### EXCERPT PROVIDED

++++++++++

One of the fellows I think of as one of the "new guys" (I'm pretty sure his name is Chris) and I are riding along the chipseal of Center Road when an enormous bullfrog saunters across the road in front of us. Wildlife sightings are always a highlight of these trips for me. Already today, when I'd been feeling noble for getting up and out the door at 4:15 AM to ride to the ferry, I'd seen a beaver swimming up the river in South Bellevue. Randonneurs may rise earlier than students of Zen, but I guess beavers go to work even earlier. And frogs have their own agendas.
Chris's bike is a beautiful old Raleigh, decked out in nice rando fashion with the kinds of things you can get from places Rivendell and Velo Orange -- extra long hammered Honjo fenders, canvas bags, shellacked bar tape. His bike is a nice contrast to my coroplast & zip-tie aesthetic.
Chris and I chat about bikish things, equipment and chipseal, riding in traffic and mud flaps, but he's just a bit faster than I am here and he drifts up to chase down Wayne and another rider. I spin along, thinking about frogs and philosophy and sheep and goats.

++++++++++

### CHECK YOUR UNDERSTANDING
(a) In the ride account above, condense the paragraph beginning "Chris's bike is a beautiful old Raleigh" into a short list that keeps its main facts.
(b) Answer these questions using the ride account above:
(i) At what time did the narrator head out the door to ride to the ferry?
(ii) What animal did the narrator see swimming up the river in South Bellevue?
(iii) Whom does Chris drift up to chase down?
(c) Carry on the ride account from its last sentence.

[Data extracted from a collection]
++++++++++

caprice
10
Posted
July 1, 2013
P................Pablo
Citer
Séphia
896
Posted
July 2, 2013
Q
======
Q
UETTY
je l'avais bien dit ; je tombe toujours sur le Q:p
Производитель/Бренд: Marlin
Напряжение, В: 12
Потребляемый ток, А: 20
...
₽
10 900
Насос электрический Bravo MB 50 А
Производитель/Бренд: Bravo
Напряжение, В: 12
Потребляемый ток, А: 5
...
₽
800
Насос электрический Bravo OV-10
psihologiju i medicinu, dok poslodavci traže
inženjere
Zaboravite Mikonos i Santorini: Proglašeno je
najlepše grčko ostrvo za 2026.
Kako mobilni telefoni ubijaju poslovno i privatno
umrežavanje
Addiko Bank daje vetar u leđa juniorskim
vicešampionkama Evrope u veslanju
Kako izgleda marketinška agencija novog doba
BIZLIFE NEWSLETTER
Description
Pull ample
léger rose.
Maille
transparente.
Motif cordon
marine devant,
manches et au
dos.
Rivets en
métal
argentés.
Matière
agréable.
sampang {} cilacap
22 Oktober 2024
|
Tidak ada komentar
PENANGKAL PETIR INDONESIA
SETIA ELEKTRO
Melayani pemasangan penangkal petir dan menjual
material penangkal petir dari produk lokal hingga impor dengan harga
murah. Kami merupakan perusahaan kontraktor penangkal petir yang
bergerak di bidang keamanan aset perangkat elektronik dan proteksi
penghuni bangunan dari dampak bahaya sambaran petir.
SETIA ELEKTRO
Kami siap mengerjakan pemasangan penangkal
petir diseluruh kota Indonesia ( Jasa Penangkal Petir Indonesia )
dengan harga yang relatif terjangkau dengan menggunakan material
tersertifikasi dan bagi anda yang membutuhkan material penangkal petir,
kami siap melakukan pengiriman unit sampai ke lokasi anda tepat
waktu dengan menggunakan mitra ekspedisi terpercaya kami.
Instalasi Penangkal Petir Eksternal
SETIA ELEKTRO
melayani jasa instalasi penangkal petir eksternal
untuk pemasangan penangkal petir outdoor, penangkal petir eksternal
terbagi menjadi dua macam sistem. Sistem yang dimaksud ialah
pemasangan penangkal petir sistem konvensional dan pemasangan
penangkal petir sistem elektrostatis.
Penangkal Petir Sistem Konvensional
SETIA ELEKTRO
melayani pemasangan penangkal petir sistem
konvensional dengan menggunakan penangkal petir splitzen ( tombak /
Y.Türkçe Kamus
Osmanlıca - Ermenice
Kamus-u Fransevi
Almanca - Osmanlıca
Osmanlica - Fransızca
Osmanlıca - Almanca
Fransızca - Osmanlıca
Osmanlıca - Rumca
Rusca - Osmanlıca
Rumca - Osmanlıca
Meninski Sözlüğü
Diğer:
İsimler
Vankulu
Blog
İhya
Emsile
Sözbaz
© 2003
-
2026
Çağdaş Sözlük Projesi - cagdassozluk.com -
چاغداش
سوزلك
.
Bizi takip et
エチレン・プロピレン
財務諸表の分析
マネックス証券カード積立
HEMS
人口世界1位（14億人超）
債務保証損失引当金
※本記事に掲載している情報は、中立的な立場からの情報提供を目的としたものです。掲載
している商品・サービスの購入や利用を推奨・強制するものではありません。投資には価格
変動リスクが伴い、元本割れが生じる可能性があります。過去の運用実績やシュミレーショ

++++++++++

### ACTIVITY ANSWERS
(a)
- Chris rides a beautiful old Raleigh set up in randonneuring style.
- It has gear like that sold by Rivendell and Velo Orange: extra-long hammered Honjo fenders, canvas bags and shellacked bar tape.
- It contrasts with the narrator's coroplast-and-zip-tie look.

(b)
(i) 4:15 AM.
(ii) A beaver.
(iii) Wayne and another rider.

(c)
A bit before Quilcene I see Tom Mage walking along side his bicycle. I start to do the standard "got what ya need" call out but I see he clearly has a problem beyond the circumstances anticipated by my fairly paranoid on-board tool kit. The left crank fell off Tom's bicycle and the outboard cartridge bearing, seeing its one chance for freedom, rolled away to points unknown. Tom and another rider had searched without success and now he is walking and coasting his way to Quilcene. A phone call had already been made and rescue in the form of Tom's helpful girl friend is on it's way. I take a blurry picture with my soggy pencam and ask Tom if he needs any food or anything (I try to be prepared and had both Gummy Worms and Peanut M&Ms). Tom is cheerfully resigned to his fate, and assures me he is fine and sends me on my way.
Past Quilcene the rain seems heavier as I climb Walker Pass. Walker Pass isn't much of a climb but coming down the other side, I'm seriously debating stopping at the espresso stand. I decide to forgo this stop and just a bit later I see the SIR sign board and a bunch of riders pulled over for a secret control. I fill up my water bottles and share some Gummy Worms with some other riders. Even though I have stated on many occasions that I am not a nutritional role model, enough of my fellow randonneurs have adopted my fueling strategies that if I'm too far back in the pack I may find the mini-marts have been cleared of their supplies of chocolate milk and PayDay bars. So I make sure to have a stash of food with me at all times and Gummy Worms are my current favorite.
The weather is nicer by the canal and the rain is lighter. When I pull into Hoodsport at 1:45 PM, I stow my heavy gloves and unzip the arms from my jacket/vest. I snap a picture of a very muddy John Kramer at the control (John made a serious miscalculation and took his unfendered bike on this ride). I buy some chicken strips, a pint of milk and a banana and head south.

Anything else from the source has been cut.